Dans ma famille, il y a seulement ma grand-mère, c'était ma mère, mon père, ma sœur…A part ma grand-mère, je ne vois personne, je vais juste mettre ma grand-mère. Ma grand-mère disait : "je t'aime plus, toi, que mes propres enfants. " Elle m'aimait trop, elle est décédée parce que je lui en ai trop fait baver. Les parloirs …la prison, çà l'a rendue plus inquiète. L'inquiétude l'a rendue malade. Ses enfants l'ont dit, ma mère me l'a dit. A 78 ans, elle venait me voir en prison. Ce sont mes yeux (cette expression réitérative dans son discours appartient aux idiomes du Maghreb où une partie du corps est liée à un être cher et tout particulièrement les yeux. Ceci correspond à une expression française surannée " tenir à quelqu’un comme à la prunelle de ses yeux"). C'est encore mes yeux. Plus les années passent et plus elle me manque: ses mains sur ma tête, sa chaleur, son odeur, sa voix… ses cris aussi et son cœur. Elle valait cent mamans (sans maman). Dans cette famille, il y a trop de différences…de préférences…Comme elle disait : le jour où je mourrai, ils vont te manger…"’

Ce qui retient mon attention dans le discours de Lamzi est le lien unique au substitut maternel, sa grand-mère à l’issue des abandons simultanés de ses deux parents, volontairement par sa mère et occasionné par la longue incarcération paternelle. Ce lien privilégié, décrit et revendiqué par Lamzi, avec sa grand-mère évoque les premières relations mère–enfant. Winnicott parle de ce moment de pathologie à deux où mère et nourrisson vivent de manière fusionnelle. Lamzi ressent sensoriellement la présence de sa grand - mère à ses côtés. Ce monde peuplé d’odeurs, de voix, de toucher est le monde de l’originaire, indifférencié. L’enveloppe sensorielle le protégeait. Hors de celle–là, il risque de rencontrer les pulsions cannibales des autres membres de la famille.

Fantasmatiquement aurait-il tué sa grand-mère ? "La prison, çà l’a rendue malade". La dimension incestuelle du lien entre cette femme et son petit–fils a transgressé un premier interdit celui de l’inceste mettant en péril le second, le meurtre. Aucune barrière n’entrave plus la levée du dernier interdit, régression à la horde primitive : le cannibalisme.
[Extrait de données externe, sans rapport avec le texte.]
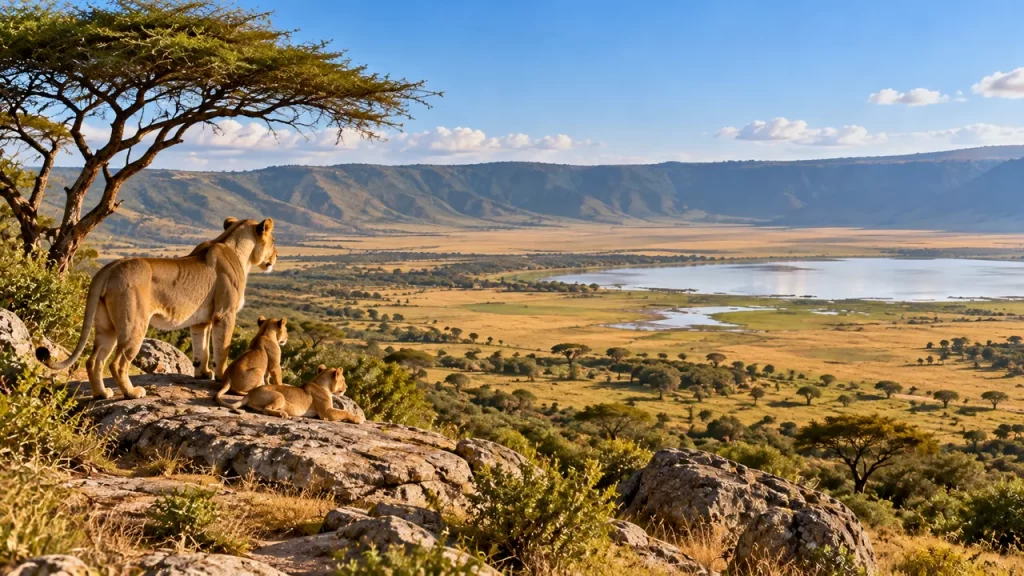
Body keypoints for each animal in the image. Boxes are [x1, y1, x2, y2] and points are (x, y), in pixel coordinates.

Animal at [36, 217, 277, 400]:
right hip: (135, 324)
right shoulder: (225, 314)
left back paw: (101, 394)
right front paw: (220, 376)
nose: (275, 257)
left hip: (106, 326)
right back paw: (132, 393)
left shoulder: (201, 321)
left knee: (94, 360)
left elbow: (202, 350)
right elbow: (223, 348)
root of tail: (109, 267)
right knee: (117, 364)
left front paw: (202, 373)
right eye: (274, 240)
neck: (238, 250)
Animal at [229, 365, 364, 423]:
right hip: (279, 396)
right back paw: (283, 414)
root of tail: (250, 393)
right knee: (267, 409)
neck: (322, 384)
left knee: (263, 409)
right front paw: (358, 418)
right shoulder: (326, 412)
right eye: (344, 380)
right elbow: (344, 412)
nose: (346, 387)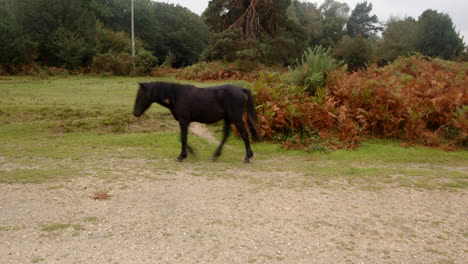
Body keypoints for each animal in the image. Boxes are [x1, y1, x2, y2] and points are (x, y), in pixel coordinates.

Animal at [133, 81, 262, 163]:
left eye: (140, 95)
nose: (135, 113)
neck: (176, 96)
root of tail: (240, 89)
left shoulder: (183, 121)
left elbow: (183, 138)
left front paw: (181, 156)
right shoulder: (186, 122)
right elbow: (182, 138)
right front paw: (191, 153)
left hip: (236, 119)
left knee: (244, 134)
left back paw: (247, 157)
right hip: (228, 119)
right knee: (226, 135)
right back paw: (215, 155)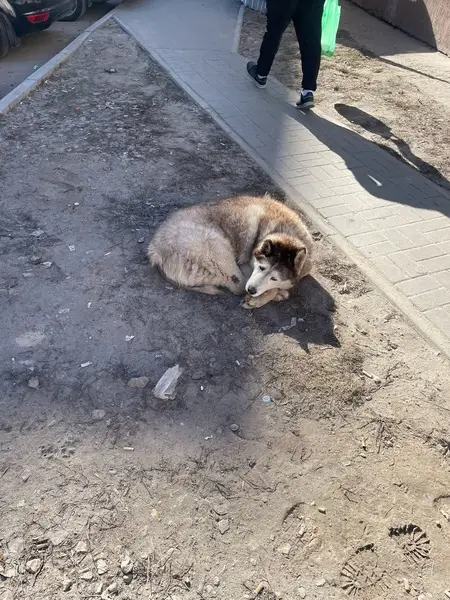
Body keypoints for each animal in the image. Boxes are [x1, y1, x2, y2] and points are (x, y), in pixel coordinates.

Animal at [148, 194, 313, 309]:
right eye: (261, 268)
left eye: (274, 277)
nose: (252, 290)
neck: (288, 232)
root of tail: (156, 251)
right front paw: (263, 298)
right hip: (217, 250)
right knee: (239, 286)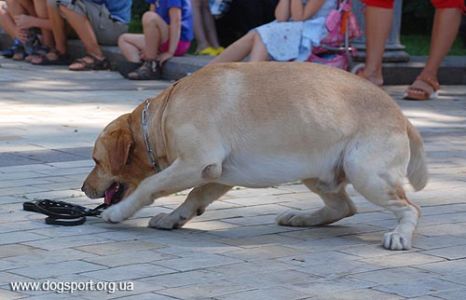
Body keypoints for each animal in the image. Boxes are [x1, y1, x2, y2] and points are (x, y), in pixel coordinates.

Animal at [82, 62, 428, 251]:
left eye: (96, 161)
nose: (84, 189)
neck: (164, 114)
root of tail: (401, 116)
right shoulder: (215, 174)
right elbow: (193, 198)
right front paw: (173, 218)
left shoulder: (197, 161)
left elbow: (149, 186)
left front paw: (119, 212)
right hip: (317, 174)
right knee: (345, 206)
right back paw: (302, 218)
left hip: (365, 173)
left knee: (410, 208)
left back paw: (400, 234)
Le double maternel est investi avec plaisir, "l’unique objet de plaisir" et rejeté, attaqué dans un balancement continu entre bon objet et objet persécuteur. Le maintien de la séparation est garanti par les éducateurs, groupe anonyme, sans pour autant créer de séparation psychique.

Qu’en est-il pour Lamzi du travail d’adolescens, des changements d’objets alors que l’enfance le laisse en déshérence devant un objet unique ?

Le réel des retrouvailles avec sa grand–mère le conduit immédiatement en prison. Loin d’apaiser ses pulsions, ce rapprochement ne fait qu’enflammer le pulsionnel au mépris d’un possible détachement psychique.